_To be done_
1. In the passage on shareholder rights and mediation, write out everything from "Besides the above" down to "of the company.".
2. List every word the passage on shareholder rights and mediation uses to describe the procedures for enforcing shareholder rights.
3. Carry on the passage on shareholder rights and mediation from its last sentence.

_Source extract_
---------------

Besides the above rights, shareholder, also enjoys the following rights as a group:

  • To requisite an Extra-ordinary General meeting.
  • To demand a poll on any resolution.
  • To apply to CLB to investigate the affairs of the company.
  • To apply to CLB for relief in cases of oppression and/or mismanagement.

Though these rights are well protected under law, the procedures for enforcement of these rights are often long-winded, expensive and tedious, both for the shareholders as well as the company.

There is a growing trend in the world today towards the use of Alternative Dispute Resolution methods for all and any type of differences that may arise between parties. One of the most effective of these methods is “Mediation”. Mediation is not only in the interest of the public company, it is also beneficial to its shareholders. Some obvious benefits of mediation are:

  • Mediation can effectively resolve differences speedily, economically and in a collaborative manner bridging the communication gap before a mediator which is invariably not possible in courts.
  • The matter is conducted with confidentiality and with minimum publicity.
  • Resolution could be fashioned in a mutually beneficial/acceptable, creative and durable solution benefitting from the direct interface amongst the parties.
  • The dispute resolution is without the delays, risks and uncertainties of litigation.
  • It is likely to facilitate a better understanding of issues and commercial realities which may be the context of the differences.

---------------

_Record excerpts_
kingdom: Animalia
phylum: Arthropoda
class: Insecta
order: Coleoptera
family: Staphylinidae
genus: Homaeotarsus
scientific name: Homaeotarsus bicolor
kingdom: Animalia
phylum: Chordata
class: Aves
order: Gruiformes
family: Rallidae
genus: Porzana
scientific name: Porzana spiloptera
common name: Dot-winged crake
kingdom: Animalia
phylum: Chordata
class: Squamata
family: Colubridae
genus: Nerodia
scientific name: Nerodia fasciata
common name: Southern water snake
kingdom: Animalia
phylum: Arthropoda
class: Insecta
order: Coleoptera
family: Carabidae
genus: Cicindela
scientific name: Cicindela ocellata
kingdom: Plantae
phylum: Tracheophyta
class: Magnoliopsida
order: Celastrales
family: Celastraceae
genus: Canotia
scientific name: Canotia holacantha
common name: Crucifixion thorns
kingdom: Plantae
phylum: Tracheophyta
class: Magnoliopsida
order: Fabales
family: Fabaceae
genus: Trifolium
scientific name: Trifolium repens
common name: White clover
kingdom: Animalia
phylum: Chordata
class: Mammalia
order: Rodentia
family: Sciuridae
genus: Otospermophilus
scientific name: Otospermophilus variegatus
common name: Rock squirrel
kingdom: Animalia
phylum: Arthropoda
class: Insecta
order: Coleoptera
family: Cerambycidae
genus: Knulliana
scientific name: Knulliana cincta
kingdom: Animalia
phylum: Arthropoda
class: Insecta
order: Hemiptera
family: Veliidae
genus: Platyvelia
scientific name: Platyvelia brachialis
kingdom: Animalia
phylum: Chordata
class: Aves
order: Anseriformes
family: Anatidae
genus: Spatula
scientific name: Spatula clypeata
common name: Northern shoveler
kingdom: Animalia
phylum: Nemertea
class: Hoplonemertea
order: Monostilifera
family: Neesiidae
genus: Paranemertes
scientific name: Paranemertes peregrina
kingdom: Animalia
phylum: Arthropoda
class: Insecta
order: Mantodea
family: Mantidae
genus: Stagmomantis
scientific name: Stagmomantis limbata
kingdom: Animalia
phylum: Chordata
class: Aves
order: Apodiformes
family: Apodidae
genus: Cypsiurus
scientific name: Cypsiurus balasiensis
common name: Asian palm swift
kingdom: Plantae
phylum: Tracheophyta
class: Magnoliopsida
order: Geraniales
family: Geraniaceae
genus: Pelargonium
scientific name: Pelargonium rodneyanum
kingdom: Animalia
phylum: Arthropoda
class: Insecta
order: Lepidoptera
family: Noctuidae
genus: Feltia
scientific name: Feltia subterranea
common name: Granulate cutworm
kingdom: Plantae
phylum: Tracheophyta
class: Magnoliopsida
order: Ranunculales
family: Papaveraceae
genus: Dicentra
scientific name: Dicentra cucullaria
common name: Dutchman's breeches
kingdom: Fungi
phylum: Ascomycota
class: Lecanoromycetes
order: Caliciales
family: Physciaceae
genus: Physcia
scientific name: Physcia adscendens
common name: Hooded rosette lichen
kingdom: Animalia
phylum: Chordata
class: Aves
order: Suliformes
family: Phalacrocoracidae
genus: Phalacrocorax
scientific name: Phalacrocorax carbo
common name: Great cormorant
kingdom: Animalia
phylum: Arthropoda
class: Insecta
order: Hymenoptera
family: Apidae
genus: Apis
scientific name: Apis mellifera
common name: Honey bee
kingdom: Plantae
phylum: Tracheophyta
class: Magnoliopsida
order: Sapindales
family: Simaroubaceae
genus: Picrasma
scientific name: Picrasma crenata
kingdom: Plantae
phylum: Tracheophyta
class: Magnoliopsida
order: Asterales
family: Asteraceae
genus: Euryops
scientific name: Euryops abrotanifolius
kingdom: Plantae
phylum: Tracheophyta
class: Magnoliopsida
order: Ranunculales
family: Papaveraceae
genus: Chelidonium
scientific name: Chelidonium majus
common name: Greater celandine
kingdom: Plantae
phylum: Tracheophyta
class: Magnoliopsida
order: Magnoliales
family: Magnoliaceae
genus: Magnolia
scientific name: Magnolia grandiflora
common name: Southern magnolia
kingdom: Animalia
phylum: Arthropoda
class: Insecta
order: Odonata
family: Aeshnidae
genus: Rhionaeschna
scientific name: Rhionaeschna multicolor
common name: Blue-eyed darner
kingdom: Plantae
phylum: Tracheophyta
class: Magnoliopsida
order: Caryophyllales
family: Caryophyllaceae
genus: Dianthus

---------------

_Task-by-task answers_
1.
Besides the above rights, shareholder, also enjoys the following rights as a group:

  • To requisite an Extra-ordinary General meeting.
  • To demand a poll on any resolution.
  • To apply to CLB to investigate the affairs of the company.

2.
long-winded
expensive
tedious

3.
  • Sometimes resolution of such differences may require cultural and cross-border bridges that are only possible when parties are directly face-to-face.

The Parliament has taken a commendable step to recognise Alternate Dispute Resolution as a method of resolving differences that may arise under the Companies Act, 2013, by the introduction of section 442[1] therein. This section has for the first time introduced “Mediation & Conciliation” as an optional mode of settling any matter that may be pending before the Central Government, Company Law Tribunal or Company Law Appellate Tribunal. It does not make mediation a mandatory pre-condition to initiation of disputes with an opt-out clause unlike the EU Directives of 2013, but it does strengthen the position of mediation in companies. This section provides inter alia, that

  • The Central Government shall maintain a panel of experts to be called as the Mediation and Conciliation Panel.
  • Any pending proceeding, may be referred to the panel, either upon application by a party to the proceeding or suo moto by the Central Government, or the Tribunal or the Appellate Tribunal, before which the proceeding is pending.
  • The fees of and the procedure to be followed by the Panel is to be as may be prescribed provided that the matter referred is to be disposed of within a period of three months from the date of such reference.
  • Any party aggreived by the recommendation of the Mediation and Conciliation Panel can file objections to the Central Government or the Tribunal or the Appellate Tribunal, as the case may be.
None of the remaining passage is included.